— Your task —
Collect all lines from the listing that include the string "توجه".

— Given records —
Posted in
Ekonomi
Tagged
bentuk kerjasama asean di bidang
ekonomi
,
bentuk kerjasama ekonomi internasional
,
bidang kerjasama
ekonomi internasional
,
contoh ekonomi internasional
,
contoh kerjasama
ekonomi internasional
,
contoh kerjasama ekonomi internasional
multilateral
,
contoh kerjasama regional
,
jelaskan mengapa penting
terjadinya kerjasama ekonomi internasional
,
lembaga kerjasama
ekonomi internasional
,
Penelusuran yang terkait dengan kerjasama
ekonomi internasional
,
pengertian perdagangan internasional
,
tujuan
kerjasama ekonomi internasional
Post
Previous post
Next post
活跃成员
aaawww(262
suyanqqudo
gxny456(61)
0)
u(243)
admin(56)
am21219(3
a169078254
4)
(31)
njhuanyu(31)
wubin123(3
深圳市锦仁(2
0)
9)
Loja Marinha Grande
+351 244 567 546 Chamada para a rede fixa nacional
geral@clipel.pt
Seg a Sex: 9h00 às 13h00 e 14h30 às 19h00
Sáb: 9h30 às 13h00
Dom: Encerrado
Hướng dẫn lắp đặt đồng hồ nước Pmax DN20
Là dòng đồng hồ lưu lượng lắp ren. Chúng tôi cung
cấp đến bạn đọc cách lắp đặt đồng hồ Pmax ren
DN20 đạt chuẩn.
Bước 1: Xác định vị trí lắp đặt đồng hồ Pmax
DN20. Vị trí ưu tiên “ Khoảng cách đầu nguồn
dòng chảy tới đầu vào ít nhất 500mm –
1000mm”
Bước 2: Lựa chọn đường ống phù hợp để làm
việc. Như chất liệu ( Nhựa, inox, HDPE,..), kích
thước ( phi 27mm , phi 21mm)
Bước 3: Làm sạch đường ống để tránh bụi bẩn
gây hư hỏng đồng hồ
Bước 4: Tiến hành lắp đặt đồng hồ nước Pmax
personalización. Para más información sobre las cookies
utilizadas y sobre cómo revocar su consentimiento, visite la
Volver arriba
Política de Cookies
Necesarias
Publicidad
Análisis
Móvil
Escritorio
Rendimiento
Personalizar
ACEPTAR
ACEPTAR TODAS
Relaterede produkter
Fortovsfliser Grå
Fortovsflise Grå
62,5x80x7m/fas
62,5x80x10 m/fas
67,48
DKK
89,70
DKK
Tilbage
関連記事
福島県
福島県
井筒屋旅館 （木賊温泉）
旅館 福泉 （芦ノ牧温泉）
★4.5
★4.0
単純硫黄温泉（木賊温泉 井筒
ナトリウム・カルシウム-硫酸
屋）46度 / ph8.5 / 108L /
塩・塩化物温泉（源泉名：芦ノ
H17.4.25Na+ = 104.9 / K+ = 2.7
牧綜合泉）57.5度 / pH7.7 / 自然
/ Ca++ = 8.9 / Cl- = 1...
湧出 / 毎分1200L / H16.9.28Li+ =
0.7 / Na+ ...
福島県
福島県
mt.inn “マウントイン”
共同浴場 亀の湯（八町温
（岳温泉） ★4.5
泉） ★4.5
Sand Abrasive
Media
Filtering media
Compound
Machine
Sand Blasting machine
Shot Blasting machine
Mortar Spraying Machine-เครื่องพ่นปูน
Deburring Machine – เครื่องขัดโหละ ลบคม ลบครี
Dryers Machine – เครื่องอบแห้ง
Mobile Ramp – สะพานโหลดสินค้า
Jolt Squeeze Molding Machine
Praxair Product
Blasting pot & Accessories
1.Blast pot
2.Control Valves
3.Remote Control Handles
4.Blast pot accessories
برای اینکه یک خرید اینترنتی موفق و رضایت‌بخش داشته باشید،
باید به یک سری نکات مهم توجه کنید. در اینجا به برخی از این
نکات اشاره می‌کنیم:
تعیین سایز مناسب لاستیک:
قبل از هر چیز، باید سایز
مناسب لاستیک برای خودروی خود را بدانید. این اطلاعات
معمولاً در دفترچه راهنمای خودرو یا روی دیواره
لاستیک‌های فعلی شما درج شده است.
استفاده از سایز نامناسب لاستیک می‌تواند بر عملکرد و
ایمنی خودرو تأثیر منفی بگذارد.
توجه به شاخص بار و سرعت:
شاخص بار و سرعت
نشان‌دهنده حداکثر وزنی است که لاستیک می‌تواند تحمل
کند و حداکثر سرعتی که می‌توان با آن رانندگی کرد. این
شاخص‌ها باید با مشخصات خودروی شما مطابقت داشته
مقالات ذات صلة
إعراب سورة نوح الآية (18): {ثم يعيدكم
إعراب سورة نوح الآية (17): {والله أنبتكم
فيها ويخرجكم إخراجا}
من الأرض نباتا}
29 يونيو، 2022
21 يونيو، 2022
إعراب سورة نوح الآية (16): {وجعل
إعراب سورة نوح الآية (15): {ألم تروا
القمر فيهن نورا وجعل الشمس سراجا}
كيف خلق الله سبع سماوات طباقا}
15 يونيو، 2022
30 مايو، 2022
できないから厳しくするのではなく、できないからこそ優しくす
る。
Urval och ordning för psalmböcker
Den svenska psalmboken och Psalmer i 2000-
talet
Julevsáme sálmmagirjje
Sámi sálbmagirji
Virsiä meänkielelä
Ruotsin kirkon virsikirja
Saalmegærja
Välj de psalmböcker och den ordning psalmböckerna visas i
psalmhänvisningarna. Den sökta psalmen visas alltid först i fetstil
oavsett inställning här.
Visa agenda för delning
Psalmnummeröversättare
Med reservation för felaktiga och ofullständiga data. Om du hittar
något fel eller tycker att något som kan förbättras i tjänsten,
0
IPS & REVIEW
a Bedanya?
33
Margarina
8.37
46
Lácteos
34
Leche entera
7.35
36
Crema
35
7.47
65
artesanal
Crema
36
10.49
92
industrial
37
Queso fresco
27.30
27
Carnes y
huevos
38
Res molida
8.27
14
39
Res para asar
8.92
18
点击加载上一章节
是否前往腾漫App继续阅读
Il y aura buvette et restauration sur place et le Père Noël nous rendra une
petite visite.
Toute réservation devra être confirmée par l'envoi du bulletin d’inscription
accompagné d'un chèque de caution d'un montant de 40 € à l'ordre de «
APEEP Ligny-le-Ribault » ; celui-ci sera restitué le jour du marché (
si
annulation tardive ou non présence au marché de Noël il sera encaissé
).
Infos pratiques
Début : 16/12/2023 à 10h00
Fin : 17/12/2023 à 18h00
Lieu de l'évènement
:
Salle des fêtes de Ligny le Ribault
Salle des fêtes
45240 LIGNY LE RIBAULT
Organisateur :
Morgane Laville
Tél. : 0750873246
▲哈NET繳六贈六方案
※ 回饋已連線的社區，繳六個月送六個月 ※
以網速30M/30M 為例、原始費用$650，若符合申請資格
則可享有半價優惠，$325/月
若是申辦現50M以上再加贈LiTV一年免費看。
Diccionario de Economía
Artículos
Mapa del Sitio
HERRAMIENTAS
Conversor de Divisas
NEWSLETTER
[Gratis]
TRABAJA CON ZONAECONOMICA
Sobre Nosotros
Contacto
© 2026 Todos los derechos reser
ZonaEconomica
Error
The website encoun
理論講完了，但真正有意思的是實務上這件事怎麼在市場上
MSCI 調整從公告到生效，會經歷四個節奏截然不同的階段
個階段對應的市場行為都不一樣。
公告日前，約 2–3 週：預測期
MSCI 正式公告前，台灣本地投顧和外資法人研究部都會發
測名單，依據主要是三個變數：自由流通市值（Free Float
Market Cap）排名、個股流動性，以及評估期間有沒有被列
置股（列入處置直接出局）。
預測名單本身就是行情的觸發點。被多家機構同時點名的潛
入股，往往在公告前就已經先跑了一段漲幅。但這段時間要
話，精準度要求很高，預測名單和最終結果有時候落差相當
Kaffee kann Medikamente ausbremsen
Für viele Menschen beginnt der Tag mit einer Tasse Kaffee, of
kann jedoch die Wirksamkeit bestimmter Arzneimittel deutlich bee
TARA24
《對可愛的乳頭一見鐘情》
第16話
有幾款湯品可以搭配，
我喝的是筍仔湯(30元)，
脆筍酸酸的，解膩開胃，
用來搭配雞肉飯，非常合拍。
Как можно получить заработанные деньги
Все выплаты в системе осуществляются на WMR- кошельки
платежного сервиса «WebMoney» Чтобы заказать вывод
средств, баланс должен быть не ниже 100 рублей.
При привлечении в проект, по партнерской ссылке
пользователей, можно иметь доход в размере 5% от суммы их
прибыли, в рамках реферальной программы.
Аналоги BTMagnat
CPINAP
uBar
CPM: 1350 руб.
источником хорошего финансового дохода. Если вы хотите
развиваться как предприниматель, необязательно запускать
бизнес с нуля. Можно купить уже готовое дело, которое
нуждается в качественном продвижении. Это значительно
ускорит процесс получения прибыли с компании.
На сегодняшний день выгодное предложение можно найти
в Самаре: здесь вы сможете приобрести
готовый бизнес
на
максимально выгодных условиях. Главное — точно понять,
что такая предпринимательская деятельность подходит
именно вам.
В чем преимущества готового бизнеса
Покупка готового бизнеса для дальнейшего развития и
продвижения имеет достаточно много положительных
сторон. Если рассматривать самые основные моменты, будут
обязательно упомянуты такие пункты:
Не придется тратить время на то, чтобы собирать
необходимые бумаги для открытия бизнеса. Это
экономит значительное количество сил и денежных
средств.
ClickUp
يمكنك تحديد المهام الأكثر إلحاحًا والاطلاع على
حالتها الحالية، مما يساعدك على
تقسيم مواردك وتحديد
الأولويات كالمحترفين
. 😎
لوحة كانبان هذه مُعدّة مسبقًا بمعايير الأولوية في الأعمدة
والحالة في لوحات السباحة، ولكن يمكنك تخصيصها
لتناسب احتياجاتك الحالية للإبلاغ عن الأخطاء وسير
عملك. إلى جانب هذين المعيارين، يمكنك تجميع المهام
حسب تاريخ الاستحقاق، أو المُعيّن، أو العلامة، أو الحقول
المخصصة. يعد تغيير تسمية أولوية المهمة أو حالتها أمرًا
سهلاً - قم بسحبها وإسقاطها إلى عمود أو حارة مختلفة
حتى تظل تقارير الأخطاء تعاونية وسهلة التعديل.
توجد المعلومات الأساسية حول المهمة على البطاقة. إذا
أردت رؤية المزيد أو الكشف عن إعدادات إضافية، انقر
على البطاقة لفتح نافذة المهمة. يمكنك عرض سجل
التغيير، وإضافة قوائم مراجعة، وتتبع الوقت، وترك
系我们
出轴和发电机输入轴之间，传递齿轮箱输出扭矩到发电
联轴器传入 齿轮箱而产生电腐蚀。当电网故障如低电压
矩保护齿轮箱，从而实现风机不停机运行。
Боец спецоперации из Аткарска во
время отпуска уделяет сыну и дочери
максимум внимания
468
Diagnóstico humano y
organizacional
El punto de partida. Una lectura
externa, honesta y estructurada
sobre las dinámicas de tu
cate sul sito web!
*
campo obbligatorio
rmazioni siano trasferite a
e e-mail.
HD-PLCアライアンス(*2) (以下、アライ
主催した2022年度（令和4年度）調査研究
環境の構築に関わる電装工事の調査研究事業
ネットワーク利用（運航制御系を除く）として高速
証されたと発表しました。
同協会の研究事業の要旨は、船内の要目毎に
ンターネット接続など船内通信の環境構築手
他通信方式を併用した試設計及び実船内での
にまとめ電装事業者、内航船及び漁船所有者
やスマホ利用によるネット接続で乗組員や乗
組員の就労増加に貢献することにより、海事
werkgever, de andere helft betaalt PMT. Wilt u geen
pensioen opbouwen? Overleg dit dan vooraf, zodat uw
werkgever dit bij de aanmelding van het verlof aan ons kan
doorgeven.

— Task result —
باید به یک سری نکات مهم توجه کنید. در اینجا به برخی از این
توجه به شاخص بار و سرعت:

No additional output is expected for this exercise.